= Alfred Dundas Taylor =

British marine surveyor

Alfred Dundas Taylor (1825–1898) was head of the Marine Survey Department of the Admiralty of the United Kingdom.

==Life==
He was born on 30 August 1825 in England, son of George Ledwell Taylor (1788–1873), who worked as
an architect to the Admiralty. He is stated to have first proposed the Sethusamudram Shipping Canal Project, in about 1860, later proposed in 1955 and not begun until 1995.

Taylor served on the East India Company ship Elphinstone as a midshipman until June 1843 when he was recommended to be made an officer. The following year he served in the brig Taptee under Commander Montriou where he surveyed the Concan coast off the coast of Mumbai, India. He was promoted to lieutenant in 1847 and served the next two years on the Feroze in the Red Sea. In 1850 he was appointed to command the survey ship Pownah where for six years he surveyed the Gulf of Cutch on the Malabar Coast. In 1855 he examined the port of Karwar, and then spent four years surveying Coringa Bay and Kakinada port on the Coromandel Coast and Cochin on the Malabar coast, surveying as far south as Calicut. In 1859 he piloted the expeditionary force against Wagher rebels involved in the Indian Rebellion of 1857-1859 at Bet Dwarka. In 1862, the Indian Navy was abolished and Taylor was pensioned off.

Taylor became interested in improving the hydrography of Indian waters. He was able to convince the Secretary of State of the Government of India to form the Marine Survey Department in 1875, with Taylor as its head. The department was productive during this period, producing many publications to aid in navigation, especially marine charts. Taylor retired on 1 July 1882 under the 55-year rule, succeeded by Commander L. S. Dawson.

Taylor died on 14 November 1898 in Sussex, England.

==Works==
At the request of Admiral Washington, Taylor was employed in compiling Sailing Directions for the West Coast of Hindostan, published in 1865.
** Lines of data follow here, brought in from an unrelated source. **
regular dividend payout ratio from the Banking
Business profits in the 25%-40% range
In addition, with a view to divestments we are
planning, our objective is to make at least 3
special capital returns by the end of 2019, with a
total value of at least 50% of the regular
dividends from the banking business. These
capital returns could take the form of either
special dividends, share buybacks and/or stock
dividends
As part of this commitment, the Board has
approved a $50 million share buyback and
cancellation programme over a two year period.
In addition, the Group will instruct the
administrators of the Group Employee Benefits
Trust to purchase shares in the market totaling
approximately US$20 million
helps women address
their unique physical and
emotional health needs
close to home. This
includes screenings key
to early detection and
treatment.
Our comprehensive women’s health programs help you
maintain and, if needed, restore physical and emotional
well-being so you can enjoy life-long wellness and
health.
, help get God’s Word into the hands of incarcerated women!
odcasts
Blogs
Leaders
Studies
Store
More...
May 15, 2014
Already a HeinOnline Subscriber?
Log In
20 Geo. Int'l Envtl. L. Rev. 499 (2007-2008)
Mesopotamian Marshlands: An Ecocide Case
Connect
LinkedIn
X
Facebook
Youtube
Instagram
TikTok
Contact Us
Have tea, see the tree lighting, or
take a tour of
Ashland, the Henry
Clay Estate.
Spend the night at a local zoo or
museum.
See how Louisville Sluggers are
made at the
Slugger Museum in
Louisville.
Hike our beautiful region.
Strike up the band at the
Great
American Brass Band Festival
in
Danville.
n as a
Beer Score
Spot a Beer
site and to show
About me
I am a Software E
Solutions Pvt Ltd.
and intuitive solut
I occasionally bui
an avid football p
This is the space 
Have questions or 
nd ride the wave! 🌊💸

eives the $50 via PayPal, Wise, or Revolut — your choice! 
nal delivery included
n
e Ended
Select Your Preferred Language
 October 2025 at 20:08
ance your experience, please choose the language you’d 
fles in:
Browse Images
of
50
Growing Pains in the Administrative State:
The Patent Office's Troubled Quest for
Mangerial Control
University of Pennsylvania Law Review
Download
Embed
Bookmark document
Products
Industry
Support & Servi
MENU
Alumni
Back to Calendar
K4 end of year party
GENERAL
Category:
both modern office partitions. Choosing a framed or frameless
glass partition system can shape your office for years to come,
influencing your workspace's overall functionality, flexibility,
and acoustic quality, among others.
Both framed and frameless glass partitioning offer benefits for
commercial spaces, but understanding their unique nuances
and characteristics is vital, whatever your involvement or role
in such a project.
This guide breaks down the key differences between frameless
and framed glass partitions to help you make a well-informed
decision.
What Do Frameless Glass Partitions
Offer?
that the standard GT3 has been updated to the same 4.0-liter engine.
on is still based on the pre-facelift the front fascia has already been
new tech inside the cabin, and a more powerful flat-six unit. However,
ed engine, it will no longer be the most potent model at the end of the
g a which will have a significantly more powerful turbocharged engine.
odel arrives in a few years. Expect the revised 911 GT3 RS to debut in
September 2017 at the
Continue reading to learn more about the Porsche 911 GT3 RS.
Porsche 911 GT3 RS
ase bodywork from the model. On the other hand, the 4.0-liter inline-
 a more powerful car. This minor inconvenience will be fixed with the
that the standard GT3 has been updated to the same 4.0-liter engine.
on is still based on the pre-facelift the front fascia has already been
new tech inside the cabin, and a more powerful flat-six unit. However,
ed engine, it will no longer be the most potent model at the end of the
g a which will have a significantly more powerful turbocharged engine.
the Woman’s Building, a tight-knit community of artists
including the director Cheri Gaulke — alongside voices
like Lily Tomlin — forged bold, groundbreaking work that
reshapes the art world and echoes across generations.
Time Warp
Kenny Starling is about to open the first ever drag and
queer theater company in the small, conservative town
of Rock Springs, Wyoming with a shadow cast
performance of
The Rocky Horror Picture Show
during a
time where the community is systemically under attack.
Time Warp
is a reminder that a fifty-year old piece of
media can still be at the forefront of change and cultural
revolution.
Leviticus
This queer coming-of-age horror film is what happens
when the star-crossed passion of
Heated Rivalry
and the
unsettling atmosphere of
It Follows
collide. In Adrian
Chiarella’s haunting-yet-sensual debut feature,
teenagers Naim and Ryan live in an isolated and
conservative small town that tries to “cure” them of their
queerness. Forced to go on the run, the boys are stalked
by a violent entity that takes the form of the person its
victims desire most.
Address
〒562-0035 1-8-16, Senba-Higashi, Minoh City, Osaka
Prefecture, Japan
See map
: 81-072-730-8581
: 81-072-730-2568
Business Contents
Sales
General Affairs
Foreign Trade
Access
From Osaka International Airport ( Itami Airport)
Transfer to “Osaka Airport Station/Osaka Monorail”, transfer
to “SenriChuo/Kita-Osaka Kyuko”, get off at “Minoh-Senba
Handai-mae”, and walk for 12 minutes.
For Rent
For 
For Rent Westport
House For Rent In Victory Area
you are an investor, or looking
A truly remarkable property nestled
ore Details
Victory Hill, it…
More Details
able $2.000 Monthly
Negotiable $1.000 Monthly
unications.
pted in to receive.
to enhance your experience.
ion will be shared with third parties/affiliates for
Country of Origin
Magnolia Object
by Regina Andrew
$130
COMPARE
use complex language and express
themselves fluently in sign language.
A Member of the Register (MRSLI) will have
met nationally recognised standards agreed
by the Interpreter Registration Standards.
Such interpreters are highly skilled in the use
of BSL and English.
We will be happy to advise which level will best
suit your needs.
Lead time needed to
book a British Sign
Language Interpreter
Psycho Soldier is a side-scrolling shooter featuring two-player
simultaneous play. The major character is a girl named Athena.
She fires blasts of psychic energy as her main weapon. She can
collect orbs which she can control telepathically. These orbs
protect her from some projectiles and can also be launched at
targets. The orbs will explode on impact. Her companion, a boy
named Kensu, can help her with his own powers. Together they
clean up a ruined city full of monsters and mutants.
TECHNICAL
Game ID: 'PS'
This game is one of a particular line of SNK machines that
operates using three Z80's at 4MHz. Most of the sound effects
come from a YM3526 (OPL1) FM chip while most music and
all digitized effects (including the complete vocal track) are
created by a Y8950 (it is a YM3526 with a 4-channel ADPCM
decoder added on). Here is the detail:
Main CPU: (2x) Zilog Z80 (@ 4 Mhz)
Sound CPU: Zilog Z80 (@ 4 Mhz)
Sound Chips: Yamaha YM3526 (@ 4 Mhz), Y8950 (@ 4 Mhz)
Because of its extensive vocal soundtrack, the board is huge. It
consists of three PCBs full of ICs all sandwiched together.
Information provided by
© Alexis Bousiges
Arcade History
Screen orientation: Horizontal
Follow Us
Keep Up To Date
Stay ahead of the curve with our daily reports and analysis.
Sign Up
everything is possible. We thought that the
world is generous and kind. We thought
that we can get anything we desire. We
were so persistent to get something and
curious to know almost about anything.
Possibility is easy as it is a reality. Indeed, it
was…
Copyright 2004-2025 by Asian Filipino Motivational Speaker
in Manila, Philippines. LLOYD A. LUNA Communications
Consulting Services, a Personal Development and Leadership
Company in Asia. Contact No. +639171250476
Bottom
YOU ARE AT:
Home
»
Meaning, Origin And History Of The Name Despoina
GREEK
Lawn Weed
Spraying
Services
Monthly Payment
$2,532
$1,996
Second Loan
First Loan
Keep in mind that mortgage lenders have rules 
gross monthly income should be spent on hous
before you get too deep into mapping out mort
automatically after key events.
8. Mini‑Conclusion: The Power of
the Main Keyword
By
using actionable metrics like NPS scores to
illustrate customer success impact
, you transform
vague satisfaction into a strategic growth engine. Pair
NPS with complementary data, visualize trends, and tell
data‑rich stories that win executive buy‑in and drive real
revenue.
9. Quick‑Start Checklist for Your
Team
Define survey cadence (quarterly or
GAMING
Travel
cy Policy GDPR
Taylor's last published book was The India Directory for the Guidance of Steamers and Sailing Vessels (London: Smith Elder, 1891).

==Family==
Alfred was married to Bessie Mills and had a child, Alfred Mills Taylor, the only child mentioned in his will.

==Sources==
- Black, Charles Edward Drummond. A Memoir on the Indian Surveys, 1875–1890. E.A. Arnold, 1891.